Required actions ▸
- A) According to the guitar listing, which company built the bulk of OAHU guitars?
- B) Output lines of the stored data entries as a JSON list of strings, one string per line with blank lines omitted. Begin at the first line of the entries and stop after the line that contains "0.030869, 0.989890, 0.180687]]".
─── Text passage
Oahu Jumbo 68B c. 1935 (Kay) |  $1950  |

OAHU Jumbo c. 1935 |  $1950 |  An argument can be made that The OAHU Publishing  Co., Cleveland, Ohio, facilitated more acoustic guitars to be bought pre-WWII than any other company, and the company didn't even build guitars!  With its origins in Michigan, and later moving to Cleveland, OAHU Publishing was essentially a music publishing company, selling sheet music, guitars and accessories, with sales propelled by the immense popularity of Hawaiian music on the main land and prolific advertising.  The bulk of OAHU guitars were contracted to the Kay company in Chicago, and the large majority of the those instruments were 'student' or 'catalog' grade instruments featuring birch bodies and painted binding or other low-level appointments.  However, Oahu catalogs offered a number of quality, high-end flat tops through the thirties, with the 'jumbo' being the most sought by players today.
──────
─── Material for this task
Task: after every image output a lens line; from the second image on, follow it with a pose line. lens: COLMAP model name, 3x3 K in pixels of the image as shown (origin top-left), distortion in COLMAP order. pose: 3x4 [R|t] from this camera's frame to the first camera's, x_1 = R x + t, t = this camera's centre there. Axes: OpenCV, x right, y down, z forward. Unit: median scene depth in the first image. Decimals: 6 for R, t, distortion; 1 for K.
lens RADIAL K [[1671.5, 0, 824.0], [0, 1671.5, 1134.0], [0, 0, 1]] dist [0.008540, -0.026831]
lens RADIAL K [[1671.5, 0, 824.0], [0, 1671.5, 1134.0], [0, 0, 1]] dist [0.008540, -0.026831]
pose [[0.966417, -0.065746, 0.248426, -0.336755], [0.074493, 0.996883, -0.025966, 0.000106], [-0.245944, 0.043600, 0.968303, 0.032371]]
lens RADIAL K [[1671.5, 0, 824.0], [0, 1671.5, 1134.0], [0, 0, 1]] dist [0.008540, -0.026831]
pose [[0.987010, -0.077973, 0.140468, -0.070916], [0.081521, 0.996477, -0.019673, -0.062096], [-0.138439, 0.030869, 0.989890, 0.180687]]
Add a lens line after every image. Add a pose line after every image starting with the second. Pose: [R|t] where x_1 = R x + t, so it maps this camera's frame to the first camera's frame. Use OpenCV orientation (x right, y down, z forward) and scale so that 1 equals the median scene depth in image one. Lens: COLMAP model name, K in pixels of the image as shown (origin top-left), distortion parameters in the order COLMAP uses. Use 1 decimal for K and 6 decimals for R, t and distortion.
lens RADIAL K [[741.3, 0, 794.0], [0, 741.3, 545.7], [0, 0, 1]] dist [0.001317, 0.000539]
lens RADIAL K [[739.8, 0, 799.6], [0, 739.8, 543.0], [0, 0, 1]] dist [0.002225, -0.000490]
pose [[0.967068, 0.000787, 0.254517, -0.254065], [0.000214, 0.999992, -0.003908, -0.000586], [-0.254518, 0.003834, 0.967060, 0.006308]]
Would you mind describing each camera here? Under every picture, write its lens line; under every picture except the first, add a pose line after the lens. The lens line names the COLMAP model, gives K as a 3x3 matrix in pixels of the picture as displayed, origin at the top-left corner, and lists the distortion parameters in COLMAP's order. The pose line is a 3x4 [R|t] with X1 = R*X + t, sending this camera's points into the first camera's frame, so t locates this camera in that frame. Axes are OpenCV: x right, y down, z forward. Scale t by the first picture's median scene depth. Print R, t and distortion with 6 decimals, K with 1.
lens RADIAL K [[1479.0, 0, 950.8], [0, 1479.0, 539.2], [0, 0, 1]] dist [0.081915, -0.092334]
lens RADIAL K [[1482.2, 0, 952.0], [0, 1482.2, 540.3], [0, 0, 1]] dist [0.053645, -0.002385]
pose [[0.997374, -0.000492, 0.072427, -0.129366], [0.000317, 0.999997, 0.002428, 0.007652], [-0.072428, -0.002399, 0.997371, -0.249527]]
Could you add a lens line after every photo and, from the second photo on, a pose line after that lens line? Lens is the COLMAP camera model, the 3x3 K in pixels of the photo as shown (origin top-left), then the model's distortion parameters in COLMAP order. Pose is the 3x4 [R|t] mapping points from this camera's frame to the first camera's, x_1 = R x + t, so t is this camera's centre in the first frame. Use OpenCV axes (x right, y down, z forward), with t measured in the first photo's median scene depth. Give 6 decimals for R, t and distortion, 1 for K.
──────
Per-task outputs ▸
- A) The Kay company in Chicago.

- B)
[
  "Task: after every image output a lens line; from the second image on, follow it with a pose line. lens: COLMAP model name, 3x3 K in pixels of the image as shown (origin top-left), distortion in COLMAP order. pose: 3x4 [R|t] from this camera's frame to the first camera's, x_1 = R x + t, t = this camera's centre there. Axes: OpenCV, x right, y down, z forward. Unit: median scene depth in the first image. Decimals: 6 for R, t, distortion; 1 for K.",
  "lens RADIAL K [[1671.5, 0, 824.0], [0, 1671.5, 1134.0], [0, 0, 1]] dist [0.008540, -0.026831]",
  "lens RADIAL K [[1671.5, 0, 824.0], [0, 1671.5, 1134.0], [0, 0, 1]] dist [0.008540, -0.026831]",
  "pose [[0.966417, -0.065746, 0.248426, -0.336755], [0.074493, 0.996883, -0.025966, 0.000106], [-0.245944, 0.043600, 0.968303, 0.032371]]",
  "lens RADIAL K [[1671.5, 0, 824.0], [0, 1671.5, 1134.0], [0, 0, 1]] dist [0.008540, -0.026831]",
  "pose [[0.987010, -0.077973, 0.140468, -0.070916], [0.081521, 0.996477, -0.019673, -0.062096], [-0.138439, 0.030869, 0.989890, 0.180687]]"
]